* _Records supplied_
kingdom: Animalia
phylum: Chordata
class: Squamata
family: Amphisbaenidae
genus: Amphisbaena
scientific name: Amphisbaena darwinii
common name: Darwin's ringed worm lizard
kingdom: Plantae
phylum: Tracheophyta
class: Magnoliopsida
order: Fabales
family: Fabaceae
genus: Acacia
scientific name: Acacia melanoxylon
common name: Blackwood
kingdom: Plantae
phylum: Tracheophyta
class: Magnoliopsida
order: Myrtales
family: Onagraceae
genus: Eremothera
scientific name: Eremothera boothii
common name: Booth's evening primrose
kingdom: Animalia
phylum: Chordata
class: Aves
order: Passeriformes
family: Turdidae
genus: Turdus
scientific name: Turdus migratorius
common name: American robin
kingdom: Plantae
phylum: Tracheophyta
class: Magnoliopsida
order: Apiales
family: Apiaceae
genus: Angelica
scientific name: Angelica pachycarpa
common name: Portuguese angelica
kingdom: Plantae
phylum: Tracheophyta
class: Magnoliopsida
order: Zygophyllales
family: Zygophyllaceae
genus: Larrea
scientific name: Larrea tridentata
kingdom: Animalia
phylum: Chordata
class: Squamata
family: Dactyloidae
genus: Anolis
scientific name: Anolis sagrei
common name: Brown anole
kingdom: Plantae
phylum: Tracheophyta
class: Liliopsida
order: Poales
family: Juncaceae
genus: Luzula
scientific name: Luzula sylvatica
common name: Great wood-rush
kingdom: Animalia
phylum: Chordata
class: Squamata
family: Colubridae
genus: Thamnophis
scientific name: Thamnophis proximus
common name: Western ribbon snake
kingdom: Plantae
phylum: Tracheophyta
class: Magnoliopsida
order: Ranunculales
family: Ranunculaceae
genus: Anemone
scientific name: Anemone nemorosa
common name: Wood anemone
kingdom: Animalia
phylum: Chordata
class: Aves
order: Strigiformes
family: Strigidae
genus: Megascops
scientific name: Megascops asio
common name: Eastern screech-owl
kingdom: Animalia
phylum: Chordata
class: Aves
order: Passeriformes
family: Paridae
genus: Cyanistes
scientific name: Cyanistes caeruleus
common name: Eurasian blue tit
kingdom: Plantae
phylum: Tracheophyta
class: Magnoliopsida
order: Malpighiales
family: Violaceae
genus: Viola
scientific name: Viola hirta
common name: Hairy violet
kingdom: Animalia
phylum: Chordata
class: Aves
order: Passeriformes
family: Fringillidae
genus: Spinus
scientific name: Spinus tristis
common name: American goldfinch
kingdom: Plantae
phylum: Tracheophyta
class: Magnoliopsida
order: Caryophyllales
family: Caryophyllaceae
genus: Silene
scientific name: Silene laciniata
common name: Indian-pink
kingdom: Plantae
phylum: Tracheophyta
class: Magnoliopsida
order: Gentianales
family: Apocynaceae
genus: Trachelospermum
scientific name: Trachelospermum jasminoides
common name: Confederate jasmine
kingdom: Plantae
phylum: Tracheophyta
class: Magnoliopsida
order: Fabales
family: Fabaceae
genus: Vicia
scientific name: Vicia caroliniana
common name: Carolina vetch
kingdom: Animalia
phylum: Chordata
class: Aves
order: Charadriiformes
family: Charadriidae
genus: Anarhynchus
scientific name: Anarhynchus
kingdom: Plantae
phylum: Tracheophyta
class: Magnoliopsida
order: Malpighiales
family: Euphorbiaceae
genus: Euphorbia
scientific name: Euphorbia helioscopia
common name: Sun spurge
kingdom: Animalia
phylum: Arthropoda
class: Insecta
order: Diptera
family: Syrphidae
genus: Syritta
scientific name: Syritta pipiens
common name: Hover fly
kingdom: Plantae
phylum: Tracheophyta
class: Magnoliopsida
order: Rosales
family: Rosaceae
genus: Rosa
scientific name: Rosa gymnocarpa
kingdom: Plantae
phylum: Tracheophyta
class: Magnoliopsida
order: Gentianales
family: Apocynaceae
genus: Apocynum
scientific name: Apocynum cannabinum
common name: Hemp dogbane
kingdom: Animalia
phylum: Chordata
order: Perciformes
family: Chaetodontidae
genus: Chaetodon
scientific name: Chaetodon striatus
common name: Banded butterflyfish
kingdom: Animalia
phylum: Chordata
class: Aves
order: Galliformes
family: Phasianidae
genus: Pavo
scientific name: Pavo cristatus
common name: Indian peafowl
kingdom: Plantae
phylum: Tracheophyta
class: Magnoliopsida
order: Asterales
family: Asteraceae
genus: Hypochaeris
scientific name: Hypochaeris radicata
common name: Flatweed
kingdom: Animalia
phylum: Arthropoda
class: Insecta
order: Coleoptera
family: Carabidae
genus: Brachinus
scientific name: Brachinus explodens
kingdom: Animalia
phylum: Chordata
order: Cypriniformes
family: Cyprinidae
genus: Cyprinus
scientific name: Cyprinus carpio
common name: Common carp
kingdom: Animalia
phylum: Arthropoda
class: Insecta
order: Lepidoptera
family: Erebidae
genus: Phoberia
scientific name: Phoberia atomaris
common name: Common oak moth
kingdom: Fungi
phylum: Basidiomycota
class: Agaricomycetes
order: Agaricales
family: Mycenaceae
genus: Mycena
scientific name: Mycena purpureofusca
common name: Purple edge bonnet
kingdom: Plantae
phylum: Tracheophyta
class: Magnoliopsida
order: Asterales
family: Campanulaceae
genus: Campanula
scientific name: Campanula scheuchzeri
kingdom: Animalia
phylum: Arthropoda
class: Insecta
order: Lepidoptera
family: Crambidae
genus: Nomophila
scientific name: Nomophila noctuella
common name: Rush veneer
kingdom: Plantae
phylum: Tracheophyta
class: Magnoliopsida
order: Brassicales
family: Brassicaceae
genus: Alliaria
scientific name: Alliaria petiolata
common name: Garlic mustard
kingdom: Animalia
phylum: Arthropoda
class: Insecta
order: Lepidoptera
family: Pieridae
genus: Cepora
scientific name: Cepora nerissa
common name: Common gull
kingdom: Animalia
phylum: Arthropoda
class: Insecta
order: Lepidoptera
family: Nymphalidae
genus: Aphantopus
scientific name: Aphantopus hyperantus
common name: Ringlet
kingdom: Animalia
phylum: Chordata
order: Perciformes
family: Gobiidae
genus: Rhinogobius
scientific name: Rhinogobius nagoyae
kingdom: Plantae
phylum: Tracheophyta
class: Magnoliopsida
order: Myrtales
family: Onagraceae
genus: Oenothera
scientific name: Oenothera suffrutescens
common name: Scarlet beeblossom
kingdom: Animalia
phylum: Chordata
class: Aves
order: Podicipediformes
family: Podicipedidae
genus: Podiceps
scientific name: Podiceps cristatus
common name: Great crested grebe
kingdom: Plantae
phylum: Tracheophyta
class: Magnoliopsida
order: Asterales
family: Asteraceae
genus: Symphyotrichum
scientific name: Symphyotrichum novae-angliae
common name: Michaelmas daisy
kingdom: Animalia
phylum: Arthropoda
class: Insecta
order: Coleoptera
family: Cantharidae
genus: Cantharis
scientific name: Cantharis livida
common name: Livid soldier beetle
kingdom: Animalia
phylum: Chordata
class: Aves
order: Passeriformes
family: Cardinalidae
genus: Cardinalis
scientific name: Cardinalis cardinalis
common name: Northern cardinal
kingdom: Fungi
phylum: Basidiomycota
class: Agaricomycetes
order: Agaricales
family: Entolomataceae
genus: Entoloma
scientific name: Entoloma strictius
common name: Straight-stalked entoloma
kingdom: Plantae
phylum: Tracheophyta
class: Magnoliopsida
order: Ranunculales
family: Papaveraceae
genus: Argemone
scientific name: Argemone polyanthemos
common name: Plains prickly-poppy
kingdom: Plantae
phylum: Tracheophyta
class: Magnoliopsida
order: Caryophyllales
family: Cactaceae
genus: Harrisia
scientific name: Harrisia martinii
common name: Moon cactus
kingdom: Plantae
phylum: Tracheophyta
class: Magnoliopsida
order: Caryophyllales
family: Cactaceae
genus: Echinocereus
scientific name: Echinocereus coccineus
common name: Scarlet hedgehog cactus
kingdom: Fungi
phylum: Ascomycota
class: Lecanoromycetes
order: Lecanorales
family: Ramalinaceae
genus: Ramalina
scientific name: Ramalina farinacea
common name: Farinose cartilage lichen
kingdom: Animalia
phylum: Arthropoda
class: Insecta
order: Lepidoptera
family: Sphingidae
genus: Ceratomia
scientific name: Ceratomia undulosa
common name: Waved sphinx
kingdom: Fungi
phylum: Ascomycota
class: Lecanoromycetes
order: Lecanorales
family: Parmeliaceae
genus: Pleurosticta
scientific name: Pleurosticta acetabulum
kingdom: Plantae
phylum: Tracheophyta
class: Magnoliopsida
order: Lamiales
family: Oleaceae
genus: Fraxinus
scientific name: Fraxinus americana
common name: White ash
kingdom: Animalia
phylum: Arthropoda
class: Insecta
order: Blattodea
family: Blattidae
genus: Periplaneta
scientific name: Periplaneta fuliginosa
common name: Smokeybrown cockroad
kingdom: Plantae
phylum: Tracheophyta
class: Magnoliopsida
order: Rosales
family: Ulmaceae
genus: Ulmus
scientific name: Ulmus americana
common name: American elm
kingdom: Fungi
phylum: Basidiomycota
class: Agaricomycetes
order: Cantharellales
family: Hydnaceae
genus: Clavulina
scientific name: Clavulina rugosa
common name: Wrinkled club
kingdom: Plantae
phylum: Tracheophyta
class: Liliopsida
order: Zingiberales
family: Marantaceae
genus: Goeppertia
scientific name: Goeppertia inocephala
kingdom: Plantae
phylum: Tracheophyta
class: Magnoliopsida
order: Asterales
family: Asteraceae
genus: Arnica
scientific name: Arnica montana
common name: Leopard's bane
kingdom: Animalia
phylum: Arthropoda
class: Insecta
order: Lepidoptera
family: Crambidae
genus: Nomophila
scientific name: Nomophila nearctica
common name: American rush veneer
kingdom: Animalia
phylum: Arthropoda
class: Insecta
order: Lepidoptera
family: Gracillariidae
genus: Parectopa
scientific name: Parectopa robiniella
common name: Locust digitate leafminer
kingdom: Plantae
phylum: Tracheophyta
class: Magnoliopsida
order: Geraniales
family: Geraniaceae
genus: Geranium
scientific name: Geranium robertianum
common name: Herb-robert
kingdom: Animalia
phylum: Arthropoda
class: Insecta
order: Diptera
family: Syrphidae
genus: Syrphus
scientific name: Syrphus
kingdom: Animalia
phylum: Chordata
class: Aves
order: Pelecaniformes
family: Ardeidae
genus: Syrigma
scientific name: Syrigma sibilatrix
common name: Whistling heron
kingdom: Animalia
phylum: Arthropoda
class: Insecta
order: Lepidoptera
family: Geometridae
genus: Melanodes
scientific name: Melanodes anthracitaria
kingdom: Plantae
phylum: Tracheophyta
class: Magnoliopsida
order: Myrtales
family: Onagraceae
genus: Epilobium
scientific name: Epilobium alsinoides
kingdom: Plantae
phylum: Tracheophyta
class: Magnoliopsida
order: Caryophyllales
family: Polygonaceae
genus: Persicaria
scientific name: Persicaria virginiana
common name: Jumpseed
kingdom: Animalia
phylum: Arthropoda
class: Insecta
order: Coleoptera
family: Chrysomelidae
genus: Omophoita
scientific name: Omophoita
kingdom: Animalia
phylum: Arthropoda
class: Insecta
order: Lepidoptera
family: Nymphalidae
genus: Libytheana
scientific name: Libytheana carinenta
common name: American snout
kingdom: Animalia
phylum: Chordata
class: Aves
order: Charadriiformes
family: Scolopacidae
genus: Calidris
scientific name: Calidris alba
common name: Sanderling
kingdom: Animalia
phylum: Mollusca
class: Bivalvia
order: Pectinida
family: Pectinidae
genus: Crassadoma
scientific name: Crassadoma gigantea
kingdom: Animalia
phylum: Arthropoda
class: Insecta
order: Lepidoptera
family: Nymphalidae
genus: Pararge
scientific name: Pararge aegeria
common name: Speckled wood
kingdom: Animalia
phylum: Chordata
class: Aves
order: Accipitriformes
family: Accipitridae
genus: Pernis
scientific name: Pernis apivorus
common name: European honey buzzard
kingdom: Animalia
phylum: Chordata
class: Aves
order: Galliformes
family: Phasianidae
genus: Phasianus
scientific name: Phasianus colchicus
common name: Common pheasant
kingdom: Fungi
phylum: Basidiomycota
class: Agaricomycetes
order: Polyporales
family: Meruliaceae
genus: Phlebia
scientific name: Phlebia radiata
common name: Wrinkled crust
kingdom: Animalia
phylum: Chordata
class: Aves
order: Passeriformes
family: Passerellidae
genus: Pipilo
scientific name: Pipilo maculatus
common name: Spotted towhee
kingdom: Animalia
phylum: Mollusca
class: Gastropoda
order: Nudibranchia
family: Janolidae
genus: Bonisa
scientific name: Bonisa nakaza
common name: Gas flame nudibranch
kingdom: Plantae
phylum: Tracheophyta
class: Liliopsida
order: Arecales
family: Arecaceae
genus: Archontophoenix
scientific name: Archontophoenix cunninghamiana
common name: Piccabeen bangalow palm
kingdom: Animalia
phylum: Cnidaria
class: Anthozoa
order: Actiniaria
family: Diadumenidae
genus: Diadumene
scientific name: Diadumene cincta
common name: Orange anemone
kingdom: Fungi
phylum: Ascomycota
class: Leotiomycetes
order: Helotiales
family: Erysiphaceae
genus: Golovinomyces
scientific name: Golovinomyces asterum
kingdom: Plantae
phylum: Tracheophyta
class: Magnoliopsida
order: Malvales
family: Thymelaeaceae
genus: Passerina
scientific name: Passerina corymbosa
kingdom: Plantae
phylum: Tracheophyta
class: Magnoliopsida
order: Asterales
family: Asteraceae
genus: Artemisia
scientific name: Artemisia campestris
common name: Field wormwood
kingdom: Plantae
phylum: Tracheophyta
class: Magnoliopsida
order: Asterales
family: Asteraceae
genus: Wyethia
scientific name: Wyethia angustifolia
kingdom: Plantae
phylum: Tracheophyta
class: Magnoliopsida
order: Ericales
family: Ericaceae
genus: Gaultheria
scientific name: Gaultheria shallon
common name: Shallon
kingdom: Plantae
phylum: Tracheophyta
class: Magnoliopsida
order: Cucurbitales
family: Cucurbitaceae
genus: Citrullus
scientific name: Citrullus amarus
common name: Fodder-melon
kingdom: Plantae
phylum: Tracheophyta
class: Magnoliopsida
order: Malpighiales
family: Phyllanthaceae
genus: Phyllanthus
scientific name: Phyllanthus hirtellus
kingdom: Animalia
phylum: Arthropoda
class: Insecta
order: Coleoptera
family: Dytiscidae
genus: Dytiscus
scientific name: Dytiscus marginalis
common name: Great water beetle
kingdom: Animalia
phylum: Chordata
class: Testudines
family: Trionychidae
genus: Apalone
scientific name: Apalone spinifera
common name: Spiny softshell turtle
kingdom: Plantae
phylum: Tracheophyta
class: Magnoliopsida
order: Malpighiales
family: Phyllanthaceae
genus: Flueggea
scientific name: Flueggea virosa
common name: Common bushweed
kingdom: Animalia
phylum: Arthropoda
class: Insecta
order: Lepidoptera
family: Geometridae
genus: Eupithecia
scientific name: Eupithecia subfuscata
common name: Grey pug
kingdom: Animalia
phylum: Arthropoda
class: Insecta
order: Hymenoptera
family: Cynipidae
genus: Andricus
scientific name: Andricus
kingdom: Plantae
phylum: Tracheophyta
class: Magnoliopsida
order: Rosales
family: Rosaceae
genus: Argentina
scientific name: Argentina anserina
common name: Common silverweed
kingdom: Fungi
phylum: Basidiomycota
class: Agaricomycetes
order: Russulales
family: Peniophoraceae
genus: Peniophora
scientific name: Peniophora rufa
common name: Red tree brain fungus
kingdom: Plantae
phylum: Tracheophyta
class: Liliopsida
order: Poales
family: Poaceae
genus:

* _Your task_
Put the lines of the material starting at the line containing "genus: Phasianus" and ending at the line containing "scientific name: Bonisa nakaza" into a JSON list of strings, one string per line, with blank lines left out.

* _Solution to this problem_
[
  "genus: Phasianus",
  "scientific name: Phasianus colchicus",
  "common name: Common pheasant",
  "kingdom: Fungi",
  "phylum: Basidiomycota",
  "class: Agaricomycetes",
  "order: Polyporales",
  "family: Meruliaceae",
  "genus: Phlebia",
  "scientific name: Phlebia radiata",
  "common name: Wrinkled crust",
  "kingdom: Animalia",
  "phylum: Chordata",
  "class: Aves",
  "order: Passeriformes",
  "family: Passerellidae",
  "genus: Pipilo",
  "scientific name: Pipilo maculatus",
  "common name: Spotted towhee",
  "kingdom: Animalia",
  "phylum: Mollusca",
  "class: Gastropoda",
  "order: Nudibranchia",
  "family: Janolidae",
  "genus: Bonisa",
  "scientific name: Bonisa nakaza"
]